Choose Excalidraw If…

  • You need quick diagrams and sketches
  • You’re brainstorming or whiteboarding with a team
  • You want a hand-drawn aesthetic that feels informal
  • You’re documenting architecture or technical concepts
  • You want minimal resource usage and instant startup
  • You don’t need persistent server-side storage

Different Needs, Different Tools

These tools serve different purposes. Penpot is a full design platform — you build mockups, prototypes, and design systems. Excalidraw is a sketching tool — you communicate ideas quickly with drawings.

If you’re building an app, website, or product, use Penpot. If you’re explaining a technical concept, sketching an architecture, or brainstorming, use Excalidraw. Many teams run both.

How We Evaluated

We tested both tools with:

  • Multi-user collaboration sessions (designers and developers)
  • Typical workflows (UI mockups in Penpot, technical diagrams in Excalidraw)
  • Export quality (SVG and PNG from both tools)
  • Resource usage under load (4-user sessions)
  • Documentation quality and community support

We prioritized: real-time collaboration reliability, export quality, ease of self-hosting, resource efficiency, and feature completeness for the intended use case.

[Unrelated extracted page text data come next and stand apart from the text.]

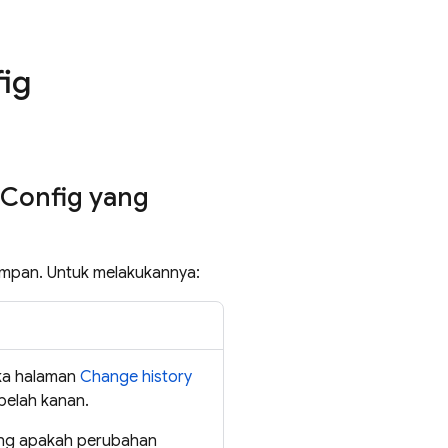
ig
Config
yang
impan. Untuk melakukannya:
buka halaman
Change history
belah kanan.
ntang apakah perubahan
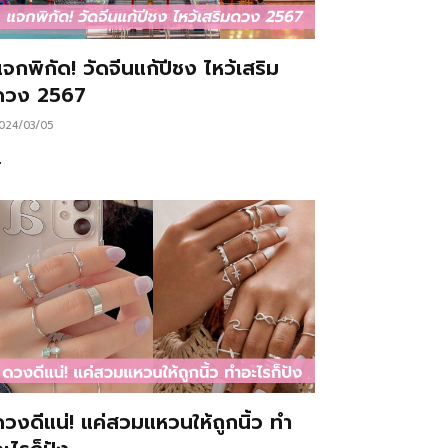
จกพิกัด! วัดจีนแก้ปีชง ไหว้เสริม
ดวง 2567
024/03/05
…
ดวงดีแน่! แค่สวมแหวนให้ถูกนิ้ว ทำ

Frequently Asked Questions

Can Penpot import Figma files?

Yes. Penpot has a built-in Figma importer that converts .fig files to Penpot’s SVG-native format. The import handles frames, components, auto-layout, and text styles. Some complex Figma-specific features (variants, certain auto-layout behaviors) may need manual adjustment after import. For most design files, the conversion is seamless enough to start working immediately.

Does Excalidraw support real-time collaboration?

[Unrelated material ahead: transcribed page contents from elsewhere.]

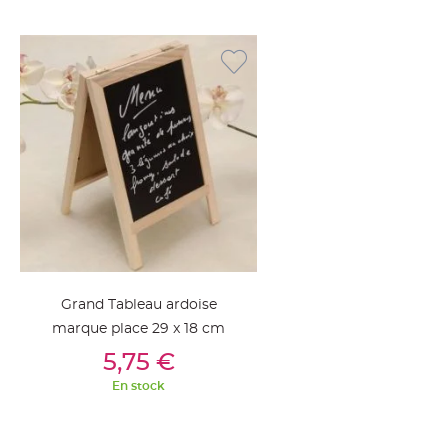
Deco
Paillette
et
Strass
Déco
Plume
Mariage
Fleurs
décoratives
Mariage
Marque
place
Grand Tableau ardoise
et
marque place 29 x 18 cm
porte
Ajouter Au Panier
nom
5,75 €
Menu,
En stock
Carte
d'Invitation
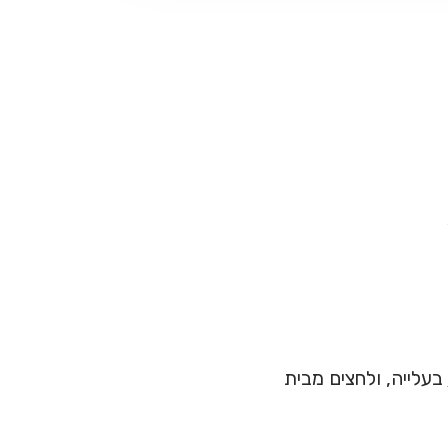
בעלייה, ולחצים מבית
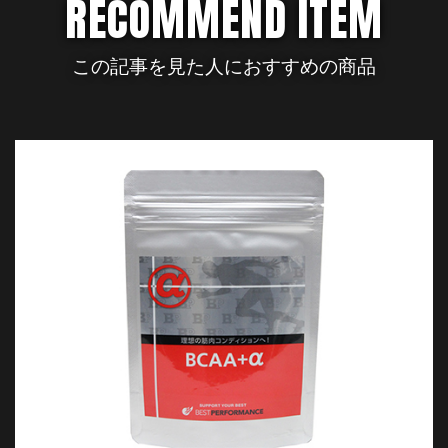
RECOMMEND ITEM
この記事を見た人におすすめの商品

Yes. Excalidraw includes real-time collaboration — share a link and multiple users draw simultaneously with live cursors. The self-hosted version requires configuring a WebSocket server for collaboration (excalidraw-room). For the simplest setup, use Excalidraw’s built-in collaboration which stores data in the browser. Each session gets a shareable URL.

How much RAM does Penpot need for a design team?

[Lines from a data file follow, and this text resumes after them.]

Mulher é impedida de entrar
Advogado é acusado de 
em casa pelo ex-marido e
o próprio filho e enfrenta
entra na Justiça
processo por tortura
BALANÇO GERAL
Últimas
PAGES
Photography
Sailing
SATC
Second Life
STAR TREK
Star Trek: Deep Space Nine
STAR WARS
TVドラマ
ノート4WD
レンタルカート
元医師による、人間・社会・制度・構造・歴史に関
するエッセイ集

Plan for 4-8 GB RAM for a small team (2-5 users working concurrently). Penpot runs PostgreSQL, Redis, and the application server. A single designer working alone can get by on 2 GB. For teams of 10+, allocate 8-16 GB. The main memory consumer is the backend processing SVG operations — complex files with many layers use more resources.

Can I use Penpot offline?

No. Penpot is a web application that requires a server connection. All design work happens through the browser connected to your Penpot instance. If your server goes down, you can’t access your designs until it’s back. For offline design work, export your projects regularly as SVG files — these can be opened in any vector editor (Inkscape, Illustrator) as a fallback.

Is Excalidraw suitable for technical architecture diagrams?

Yes — it’s one of its strongest use cases. The hand-drawn aesthetic makes architecture diagrams feel approachable rather than intimidating. Arrow connectors, shape snapping, and text labels handle cloud architecture, system design, network topology, and database schema diagrams well. Many engineering teams use Excalidraw for RFC documents, design docs, and whiteboard interviews.

Can I self-host both Penpot and Excalidraw together?

Yes, and many teams do. They serve different purposes: Penpot for polished UI/UX design work, Excalidraw for quick sketches and brainstorming. Run both in Docker on the same server. Excalidraw adds negligible overhead (20-30 MB RAM). Together they replace Figma (Penpot) and Miro/FigJam (Excalidraw) at zero software cost.